Apparently Earthband have got enough edits out of this album to fill another track. Manfred likes his music to be grand, but not cold or too hard. Linking theme of the album is "the Earth," in the broadest sense. "Once we've tied the whole idea through," he says, "it'll connect with the kinda things everybody has been feeling the last few years about the earth." "It's not us in particular. Once you've seen a picture from space you begin to understand certain things." In writing, there's been greater contribution this time from guitarist Mick Roger's, not so much a joint effort between him and Manny but that Mick's spreading his wings more.

"Although I'm incredibly nervous of writers within a band," Manfred admits, "I've seen too many bands with lousy internal writers all wanting to do their own songs." "Mick's been in a band like that and there really are a lot of them. Well anybody can write a song man (or so they think), you just walk down the street and hum a tune and that's a song!" "So I'm absolutely neurotic about the material being good enough. But Mick is really beginning to write things which are that much better, and I wouldn't say so if I didn't really think so." It adds up to the reason why EarthBand openly uses material by other writers and will continue to do so. "But take Father of Day," Manfred suggests, their current single from "Solar Fire." By the time we finished with it, it was as much our song as Dylan's I think. "I really don't mean that to sound arrogant but there was so much concept put into the song, and yet we were basically using what I think is a lovely song."

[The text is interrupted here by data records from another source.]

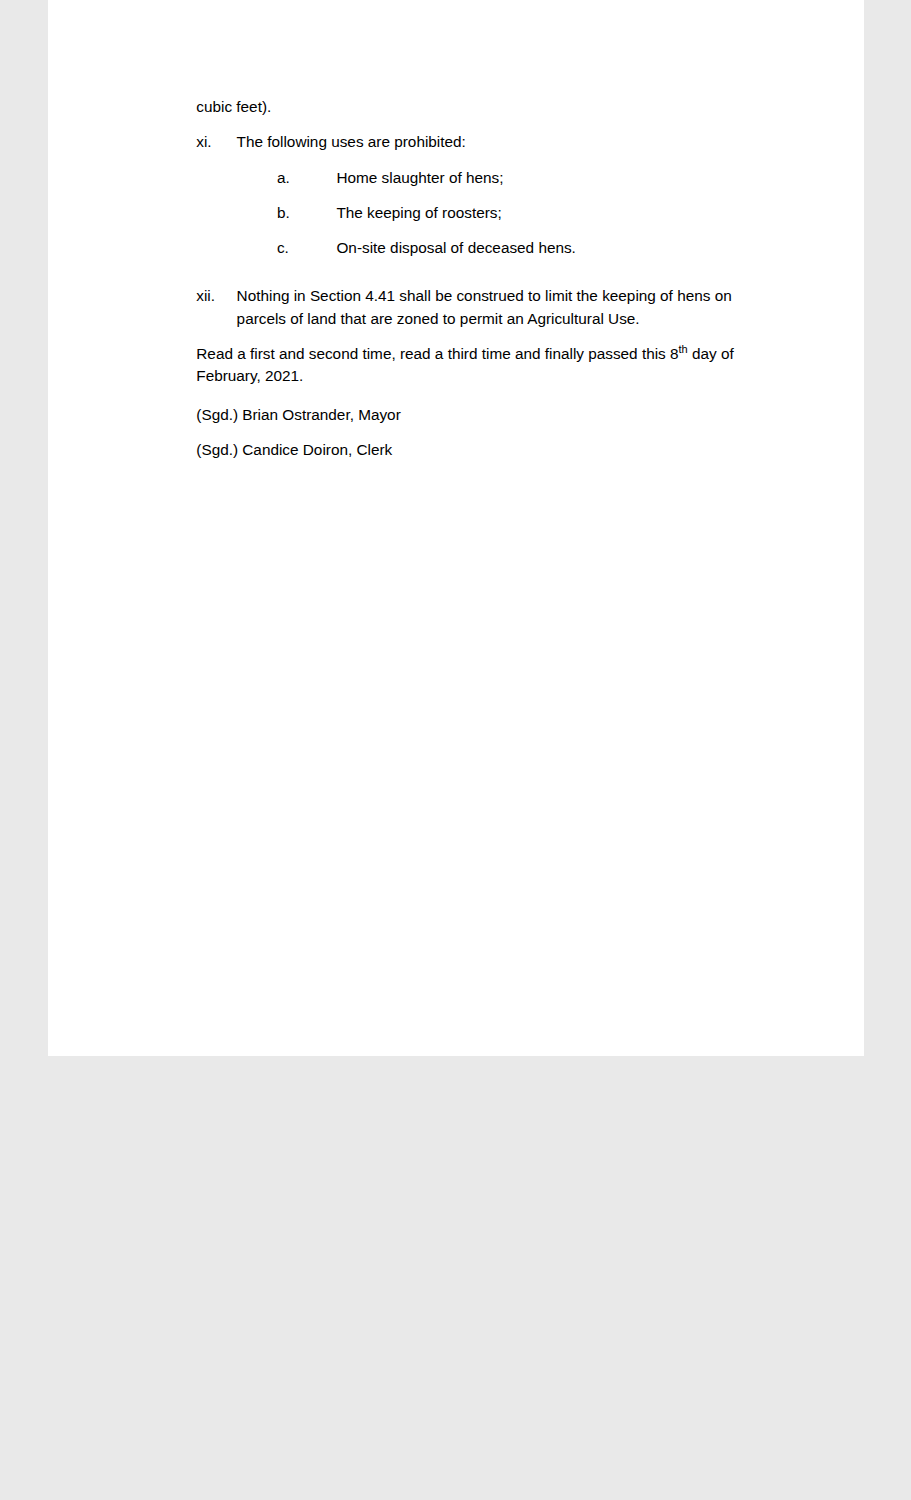cubic feet).
xi.
The following uses are prohibited:
a.
Home slaughter of hens;
b.
The keeping of roosters;
c.
On-site disposal of deceased hens.
xii.
Nothing in Section 4.41 shall be construed to limit the keeping of hens on parcels of land that are zoned to permit an Agricultural Use.
Read a first and second time, read a third time and finally passed this 8th day of February, 2021.
(Sgd.) Brian Ostrander, Mayor
(Sgd.) Candice Doiron, Clerk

Manfred applies the same rigorous critique that he has for others, to himself. "I certainly do because I play to the other guys, and I'm like a nervous compass! If ther's the slightest degree of doubt, I'm the first one to say it's not good enough. If I'm really certain about something I push it a little bit harder, but I try to sense the outside." Manfred sits at home and listens to album after album, not for pleasure any more, but almost as part of a profession. "I get an immense degree of boredom out of it – but by doing it I find tracks, and in doing it I found the title track of this next album."

The band were recently back from their third American tour where at last things started to buzz for them, in a way that's had a considerable impact on the presentation of their music. "America has made a difference in our playing, now our playing will slowly settle back a little because we're recording, we're only playing weekends, we're not consistently on the road. But one of te main things about America is the realisation of how important it is as a market. We feel there's a chance they'll really turn on to us there in a big way, whereas I don't get that feeling here. A lot of bands go to America and it destroys them. They find the pressures very difficult. In some ways, obviously the pressures are very high and things becomes more intense. But in our case, certainly over the last years, it's been a big factor in our survival, this absolute confidence that things were going to go right in the States."